As some issues are resolved, controversy has been created in other areas, not least given the decision that employees and employers should be permitted under the regulations to agree changes to the employee's terms and conditions of employment (either before or after transfer). The provision, under new regulation 4(5), is limited to circumstances where the sole or principal reason for the variation is an ETO reason or a reason unconnected with the transfer.


Bigger changes come with new regulation 11 (the express requirement that the transferor provide the transferee with certain key information relating to the transferring employees); regulation 12 (which provides a remedy to transferees, including compensation, where they do not receive such information); and regulation 15 (compensation in the event of a failure to inform or consult).


Although this may seem welcome, there is nothing in the European directive that expressly permits this and arguably the provision contradicts the principles established by European case law, which do not permit variations for ETO reasons under the directive. There are also many subtleties in the changes made to other areas, and while the new regulations may clarify some old areas of discussion, there will remain plenty about which to argue.


While both the old and new regulations provide that the transferor/transferee should do their own informing/consulting with their affected employees, the issue of whether liability for any failings of the transferor should pass to the transferee had been the source of fierce debate under the current regime. New regulations 15(7) and 15(8) now make it clear that they are each responsible for their own sins, although to protect employees the transferor and transferee will be jointly and severally responsible for any award made on these grounds against the transferor under regulation 15(9).

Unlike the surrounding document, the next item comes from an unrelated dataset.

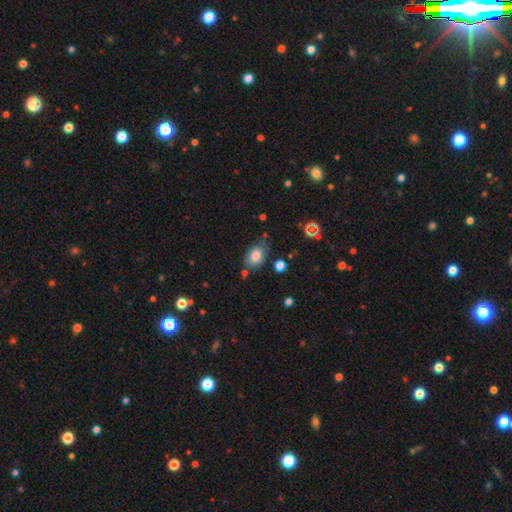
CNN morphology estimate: type=smooth (81%); roundness=in between (77%); merging=none (68%).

Accordingly, while such provisions may do something to ease the burden when drafting business transfer agreements, the wise will still be forced to seek their own contractual provisions, not least including specific indemnities to clarify exactly who will be responsible for paying any compensation in the event of any breach. Given the potential cost, and possible joint liability, those taking over as new contractors will do well to agree indemnities with their principal in advance.

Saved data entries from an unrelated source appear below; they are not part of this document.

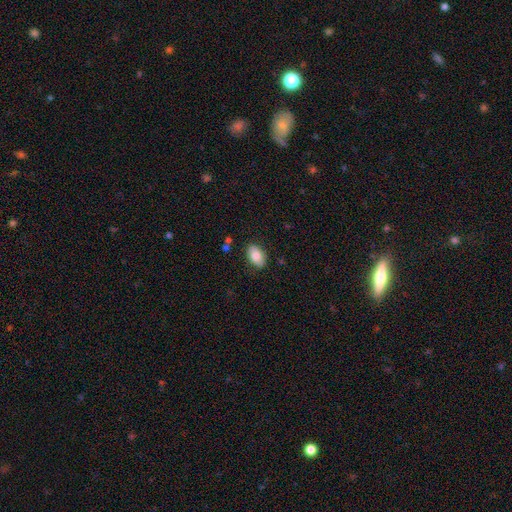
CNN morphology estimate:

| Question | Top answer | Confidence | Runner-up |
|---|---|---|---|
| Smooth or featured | smooth | 82% | featured or disk (11%) |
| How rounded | in between | 90% | round (8%) |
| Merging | none | 83% | minor disturbance (13%) |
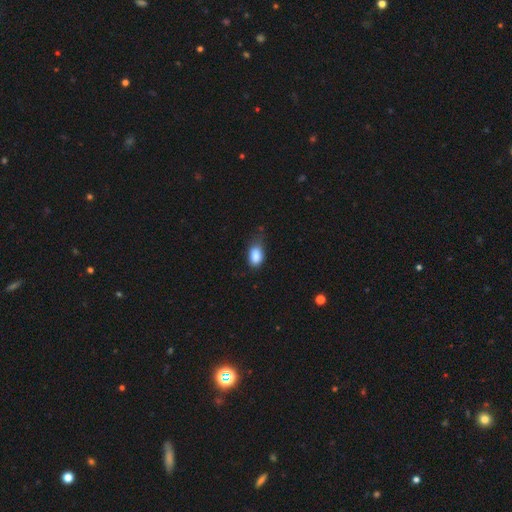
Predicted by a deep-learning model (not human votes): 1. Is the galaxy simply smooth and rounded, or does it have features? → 87% smooth, 8% star or artifact, 6% featured or disk.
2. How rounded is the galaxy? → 88% in between, 9% round, 2% cigar-shaped.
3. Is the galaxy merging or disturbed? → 49% none, 38% minor disturbance, 10% major disturbance, 2% merger.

For some, the regulations have helpfully brought the statutory position up to date. For others, areas of debate have been calmed only for new areas to flare up. So, are there any real beneficiaries under the new regime? There is certainly one - insolvency.


Under new regulation 9, TUPE will allow insolvency practitioners in particular to vary the contracts of employment of transferring employees prior to the transfer taking place. This provision applies only where insolvency proceedings have been opened against the transferor, and admittedly will require agreement with the appropriate representatives. It is also limited to use where the variation is designed to 'safeguard employment opportunities' by ensuring the survival of the undertaking that is to be transferred.


Certain debts will not transfer over. If these provisions are used as 'sparingly' as other special rights enjoyed by insolvency practitioners, we may be forgiven for seeing this as an approach that could become the 'norm' in fire sales. While this may assist both transferor and transferee, the employees of businesses teetering on the edge of insolvency, watch out since only the right to object to the transfer (and the legal oblivion that follows) may be all that remains for them of TUPE.


And so TUPE is still TUPE - very much so, and that is the answer. Whether the new regulations leave us 'nobler in the mind' remains to be seen.